VoxCeleb Raw Data was used in this project VoxCeleb Data, which is a large scale audio-visual dataset of human speech. Following are the download links to raw data used:-
Data Selection is done locally using Windows File Manager Only.
- Subset of Image Data is created according to the audio data available, and named as subSetFaces.
All Pre-Processing of Data is done in models.ipynb only.
- Getting, Cropping and saving Image Data in np array of np.unit8 format from subSetFaces as 100 images per person for 40 persons, creating labels.
- Getting and Trimming Audio Data to equal sizes, as 100 audio files per persona for 40 persons.

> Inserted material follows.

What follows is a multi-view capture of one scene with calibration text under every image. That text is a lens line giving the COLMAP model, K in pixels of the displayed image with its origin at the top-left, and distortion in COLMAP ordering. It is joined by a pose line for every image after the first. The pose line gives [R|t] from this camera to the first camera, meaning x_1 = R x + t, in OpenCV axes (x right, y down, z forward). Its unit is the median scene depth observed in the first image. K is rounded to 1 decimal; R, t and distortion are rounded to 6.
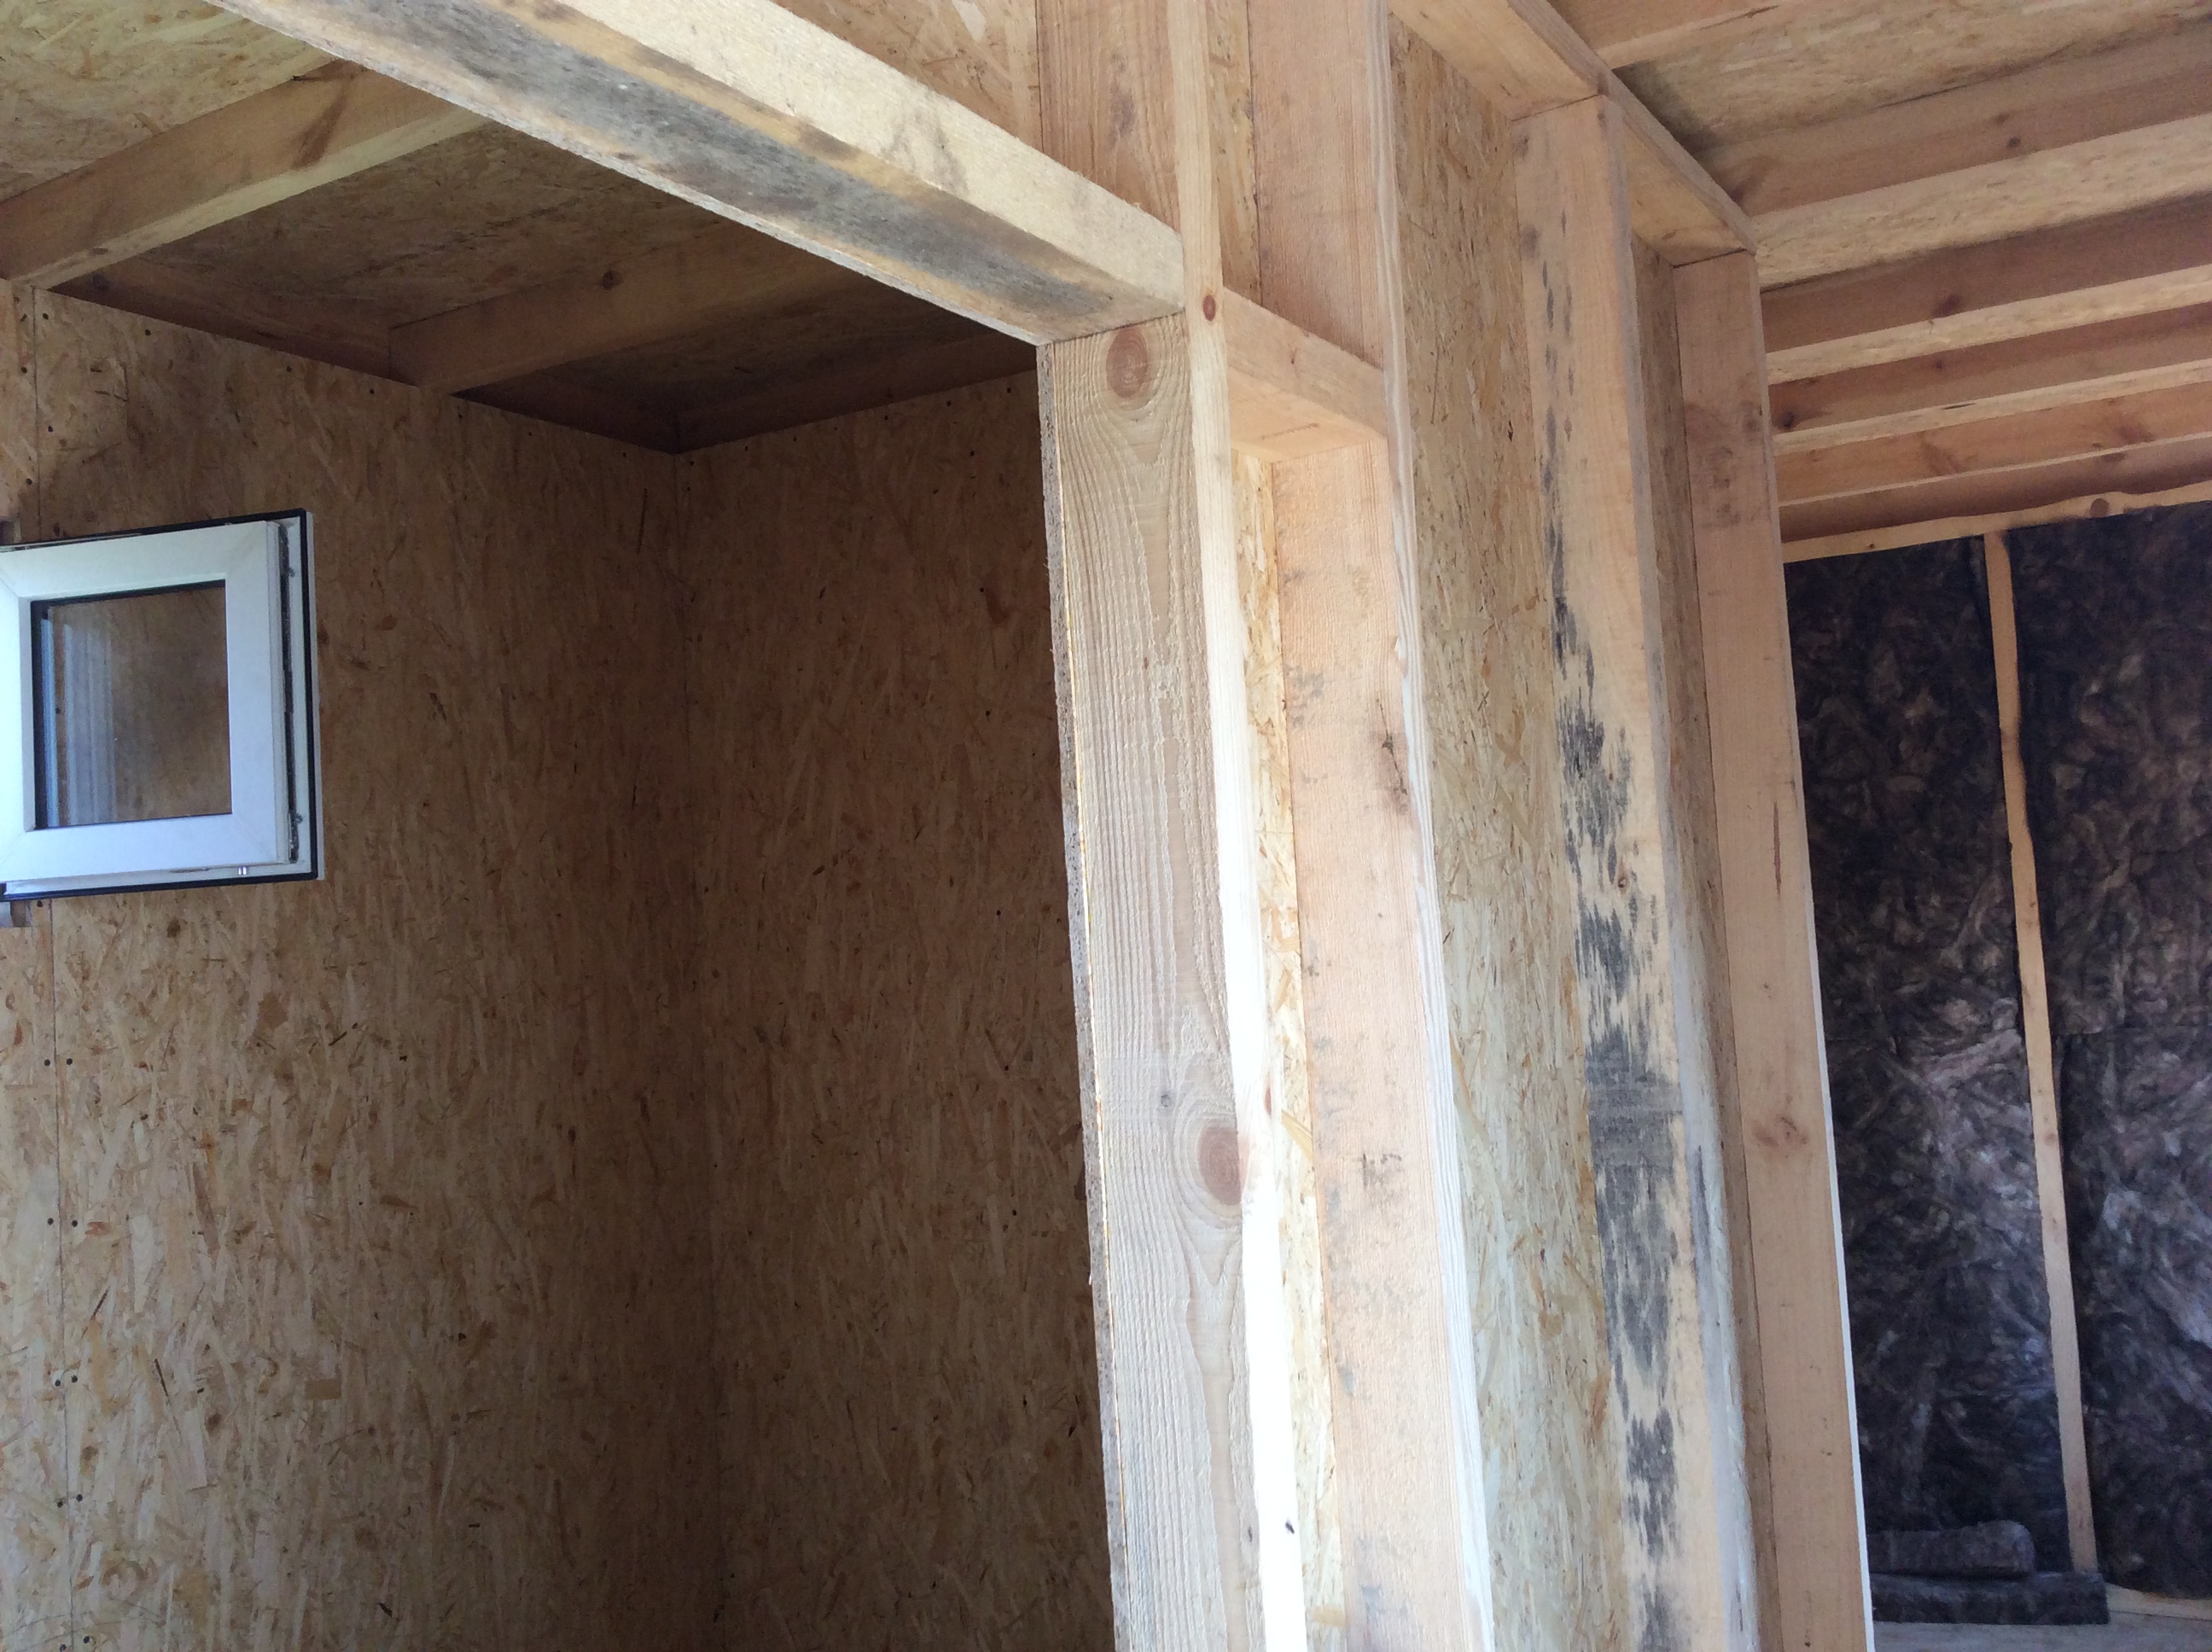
lens RADIAL K [[2129.0, 0, 1167.6], [0, 2129.0, 837.5], [0, 0, 1]] dist [0.019313, 0.000000]
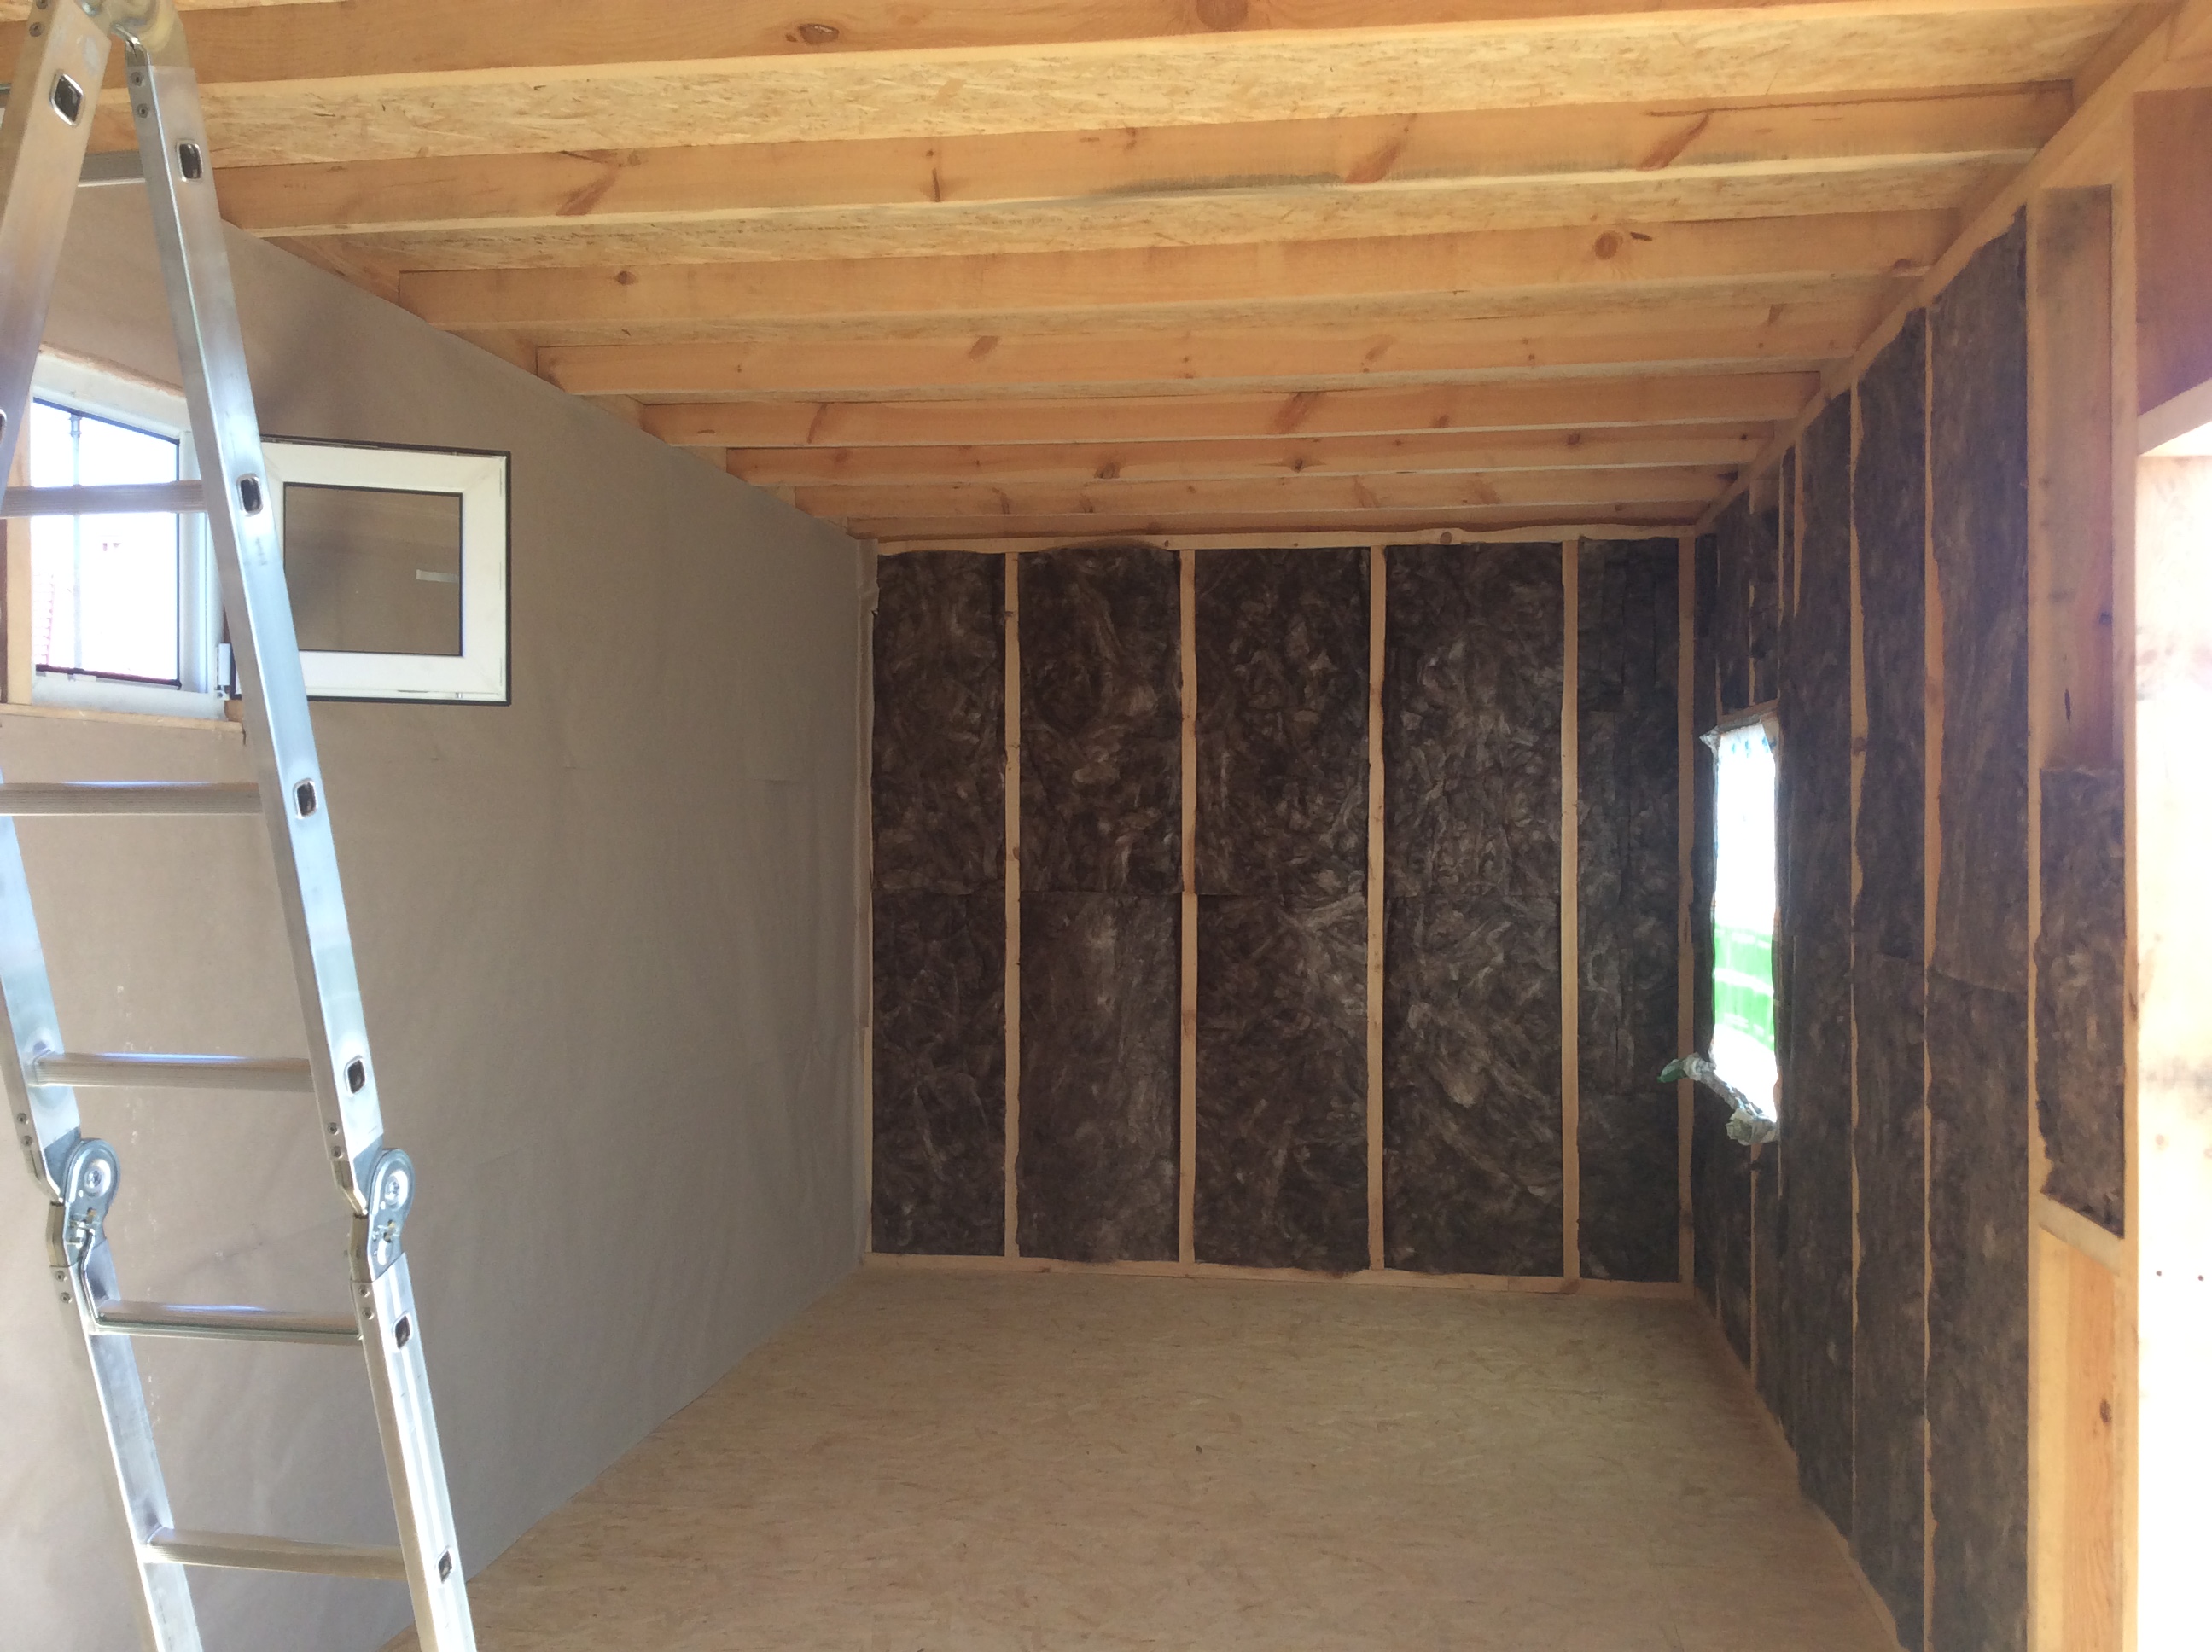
lens RADIAL K [[2129.0, 0, 1102.6], [0, 2129.0, 829.3], [0, 0, 1]] dist [0.019313, 0.000000]
pose [[0.922912, 0.059509, 0.380385, -0.317268], [-0.078441, 0.996323, 0.034450, 0.011574], [-0.376937, -0.061633, 0.924186, -0.264381]]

- Converting equal sized Audio Files into spectograms with log frequency, and storing it in the form of np array in np.unit8 format.
- Mapping Images Audio to Audio-Image Paired Data.
- Both Images and Audio are Rescaled from 0 to 1 inside Models in Rescaling Layer, this is to save memory as storing data in the form of np.unit8 format is much less expensive than storing them in float64 format.
- CNN for Image Classification:- This model consists of One Preprocessing Rescaling Layer, Two Convolution2D Layers with L2 Regularization, Two MaxPooling2D Layers, One Flatten Layer, Two Dense Layers and One Dropout Layer.
- CNN for Audio Classification:- This model consists of One Preprocessing Rescaling Layer, Two Convolution2D Layers with L2 Regularization, Two MaxPooling2D Layers, One Flatten Layer, Two Dense Layers.
- CRNN for Audio Classification:- This model consists of One Preprocessing Rescalingn Layer, Two Convolution1D Layers with L2 Regularization, Two MaxPooling1D Layers, One LSTM Layers, Two Dense Layers.
- CNN-CNN Parrallel Multi-Modal Model:- This model consists of 1st and 2nd Models in prallel and Fusion Model with Two Dense Layers and One Dropout Layer.
- CNN-CRNN Parrallel Multi-Modal Model:- This model consists of 1st and 3rd Models in prallel and Fusion Model with Two Dense Layers and One Dropout Layer.
- Python 3
- Matplotlib
- PIL
- numpy
- librosa
Model | Training Accuracy | Valiation Accuracy |
---|---|---|
CNN Image Classification | 100.0% | 84.50% |
CNN Audio Classification | 100.0% | 79% |
CRNN Audio Classification | 79.75% | 71.50% |
CNN-CNN Multi Modal Model | 99.86% | 73.25% |
CNN-CRNN Multi Modal Model | 99.92% | 80.00% |
Run models.ipynb file.
Best Result was achieved with CNN-CRNN parallel multi modal model.